Two facets of Canaletto’s work are distinct from the views of Venice for which he is chiefly famous: imaginary compositions in which references to the city and the lagoon are combined with motifs from the Italian terra firma, and “estate views” painted during the artist’s visit in and after 1746 to England. The former are traditionally assigned to a period when foreign visitors to Venice and their commissions, upon which Canaletto had depended, were interrupted owing to the outbreak, in 1741, of the War of the Austrian Succession. Travel on the continent became difficult. At the time or a little earlier, with his nephew Bernardo Bellotto, Canaletto visited the Brenta Canal and Padua. He also made a number of etchings, some with imaginary subjects, that relate generically to the present picture. The composition exists in two other versions belonging to the Galleria degli Uffizi, Florence (see fig. 1 above), and the Gemaldegalerie, Berlin (fig. 2). All are smaller than most of Canaletto’s paintings and many of his drawings. Perhaps they were intended for quick sale in the local art market.
The Met's canvas shows a pedimented classical sarcophagus resting on a high platform sheltered under a roof supported by antique columns, an improbable, not to say impossible, arrangement. There is a coat of arms, never meant to be read, on the sarcophagus. The decrepitude of the structure is suggested by some breaks and by a decorative, well-distributed array of weeds and vines silhouetted against the rosy evening sky. In the foreground to the right is an immense fragment or block from an antique cornice. It is unrelated to the dark wall, sheltering three spires that are not Venetian in form. To the left are the mast and sail of a ship (why is the sail raised if the ship is aground?) and a small church or hut among cypress trees, together with a bridge too spindly and broken down to be a viable crossing. At the center in shallow water a standing oarsman poles a typically Venetian vessel, or perhaps he pushes on his pole to release it from the mud. On the bridge a man in a brown coat and a tricorne hat contemplates the view. Red accents are provided by the hats of several of the figures. The scale of the various architectural elements is deliberately disproportionate.
First recorded in a 1952 London auction, The Met's picture then had a pendant.

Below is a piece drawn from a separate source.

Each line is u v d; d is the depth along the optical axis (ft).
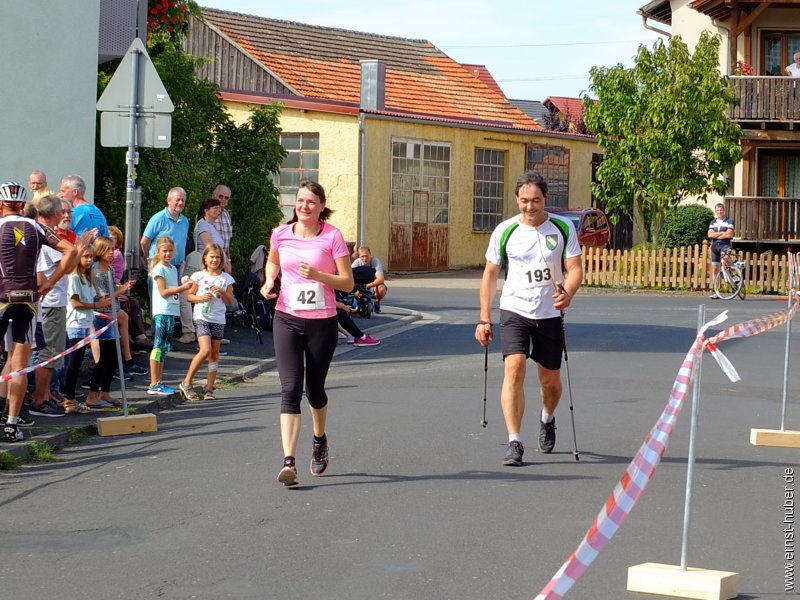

Although it is now unlocated, the subject is known to be the same as that of the pendant to the picture in the Uffizi. The companion view—of a house, a church behind it, and a more distant tower by a lagoon—was engraved in Venice by Fabio Berardi (Siena 1728–1788 Venice) as one of a set of four and is inscribed “Anto. Canaletto Pinx., Berardi Scul. Appo Wagner Vena. C. P. E. S. no. 62.2”. It is more or less impossible that Berardi’s undated, highly accomplished prints were made as early as 1746, which leaves a proposal to assign the paintings to the early 1740s open to doubt. A drawing belonging to The Metropolitan Museum (
43.61) is a variation of the second composition and was doubtless made by Canaletto after his return from England. The motifs are arranged in the same sense as the Berardi engraving.